0

I am running an apache-beam python code with a direct runner. It's failing with attribute error giving exception in the thread.

AttributeError: '_SDFBoundedSourceRestrictionTracker' object has no attribute 'checkpoint'

Find the piece of the code:

def run(argv=None):
"""Main entry point; defines and runs the barc records pipeline."""
parser = argparse.ArgumentParser()

parser.add_argument('--input',
                    type=str,
                    dest='input',
                    default='gs://{Bucket name}/Week28 - Weekly.xlsb',
                    help='Input file to process')

args, pipeline_args = parser.parse_known_args(argv)

pipeline_options = PipelineOptions(pipeline_args)

with beam.Pipeline(options=pipeline_options) as p:

    if args.input and args.week_num:

        #Read Master from BQ
        channel_master = (p | 'ReadMaster' >> beam.io.Read(beam.io.BigQuerySource(
             query = "SELECT * FROM DATASET.MASTER_TABLE"
        ))
        | "Map on name" >> beam.Map(lambda elem:(elem['name'],elem)))

        #Read name
        gc = (p | 'ReadGC' >> beam.io.Read(beam.io.BigQuerySource(
                            query = "SELECT Display_Name  FROM DEST.TABLE"))
                         | 'yieldvals' >> beam.ParDo(PrintValsDoFn())
            )

        fa_data_rows = (p
         | 'ReadFaData' >> ReadFromText(args.fa.format(args.week_num))
         | 'ConvertFaToDict' >> beam.ParDo(ConvertFAToDictFn(
             gracenoteEvent.GracenoteEventType('fa_input').get_dict_keys()
         ))
         | 'FilterWritableRows' >> beam.Filter(lambda row: str(row['FA_CODE?']).lower() == "true"
            and row['GN_ID'] != '-')
            | "Map master on channel" >> beam.Map(
             lambda x: (str(str(x['NAME'])), x)))

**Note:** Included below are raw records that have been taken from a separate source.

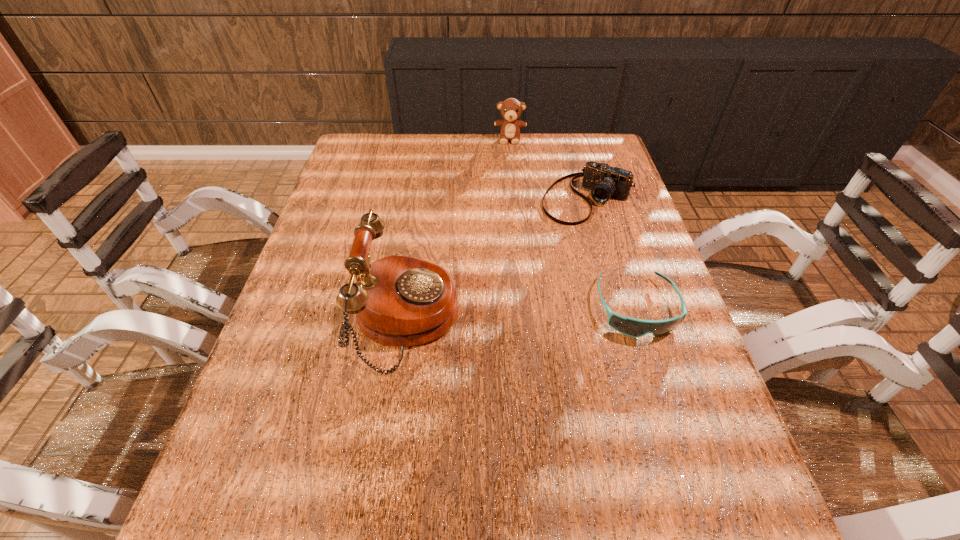
In order to click on free location at the left edge in this screenshot , I will do `click(353, 184)`.

Where is `vacant area at the right edge of the desktop`? This screenshot has height=540, width=960. vacant area at the right edge of the desktop is located at coordinates (660, 300).

Identify the location of free spot at the near left corner of the desktop. The image size is (960, 540). (295, 447).

Locate an element on the screen. Image resolution: width=960 pixels, height=540 pixels. vacant space at the far right corner of the desktop is located at coordinates (587, 158).

Locate an element on the screen. This screenshot has width=960, height=540. free spot between the teddy bear and the camera is located at coordinates (549, 168).

This screenshot has height=540, width=960. Find the location of `free area in between the telephone and the shortest object`. free area in between the telephone and the shortest object is located at coordinates (521, 313).

The height and width of the screenshot is (540, 960). Identify the location of free space between the second farthest object and the leftmost object. (497, 259).

At what (x,y) coordinates should I click in order to perform the action: click on vacant space in between the shortest object and the third nearest object. Please return your answer as a coordinate pair (x, y). Image resolution: width=960 pixels, height=540 pixels. Looking at the image, I should click on (612, 253).

Locate an element on the screen. The width and height of the screenshot is (960, 540). vacant space that is in between the telephone and the shortest object is located at coordinates (521, 313).

This screenshot has width=960, height=540. Find the location of `empty location between the shortest object and the tallest object`. empty location between the shortest object and the tallest object is located at coordinates point(521,313).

And writing the results to BQ.

Traceback:

Exception in thread Thread-2:
Traceback (most recent call last):
  File "/Library/Frameworks/Python.framework/Versions/3.8/lib/python3.8/threading.py", line 932, in _bootstrap_inner
    self.run()
  File "/Library/Frameworks/Python.framework/Versions/3.8/lib/python3.8/threading.py", line 1254, in run
    self.function(*self.args, **self.kwargs)
  File "/Users/kshitijbhadage/gracenote/lib/python3.8/site-packages/apache_beam/runners/direct/sdf_direct_runner.py", line 467, in initiate_checkpoint
    checkpoint_state.residual_restriction = tracker.checkpoint()
AttributeError: '_SDFBoundedSourceRestrictionTracker' object has no attribute 'checkpoint'
Exception in thread Thread-3:
Traceback (most recent call last):
  File "/Library/Frameworks/Python.framework/Versions/3.8/lib/python3.8/threading.py", line 932, in _bootstrap_inner
    self.run()
  File "/Library/Frameworks/Python.framework/Versions/3.8/lib/python3.8/threading.py", line 1254, in run
    self.function(*self.args, **self.kwargs)
  File "/Users/kshitijbhadage/gracenote/lib/python3.8/site-packages/apache_beam/runners/direct/sdf_direct_runner.py", line 467, in initiate_checkpoint
    checkpoint_state.residual_restriction = tracker.checkpoint()
AttributeError: '_SDFBoundedSourceRestrictionTracker' object has no attribute 'checkpoint'

Not exactly sure why this error is coming. Tried to debug line by line still the issue persists.

Kshitij Bhadage
  • 410
  • 1
  • 4
  • 16
  • Hi there, can you please post the full stack trace? Also what version of the Python SDK are you using? – Cubez Jul 31 '20 at 20:21
  • Added traceback error. I am using python 3.7, apache-beam 2.23.0 & dataflow 2.4.0 – Kshitij Bhadage Aug 01 '20 at 06:13
  • 1
    Hi there, it looks like the `checkpoint()` method was removed in https://github.com/apache/beam/pull/9794 but the usages weren't updated in the PR. A fix was released in Apache Beam 2.24.0 in this PR https://github.com/apache/beam/pull/12192. Can you try updating the version and see if that works? – Cubez Aug 03 '20 at 21:40
  • @Cubez I updated the Apache Beam version and it's still 2.23.0 and not 2.24.0. I ran the following command: pip3 install apache-beam[gcp] --upgrade --> pip3 freeze | grep beam > apache-beam==2.23.0 – Kshitij Bhadage Aug 04 '20 at 05:24
  • 1
    Does `pip install -e git+https://github.com/apache/beam.git@c2369bd815943241b37feab528c912d58c1bbc80` work? I took the latest commit from the Apache Beam repo and followed this: https://stackoverflow.com/questions/47479613/how-do-i-force-pip-to-install-from-the-last-commit-of-a-branch-in-a-repo. This is a bug in the DirectRunner, so you should successfully run this code on other runners. – Cubez Aug 04 '20 at 17:19

0 Answers0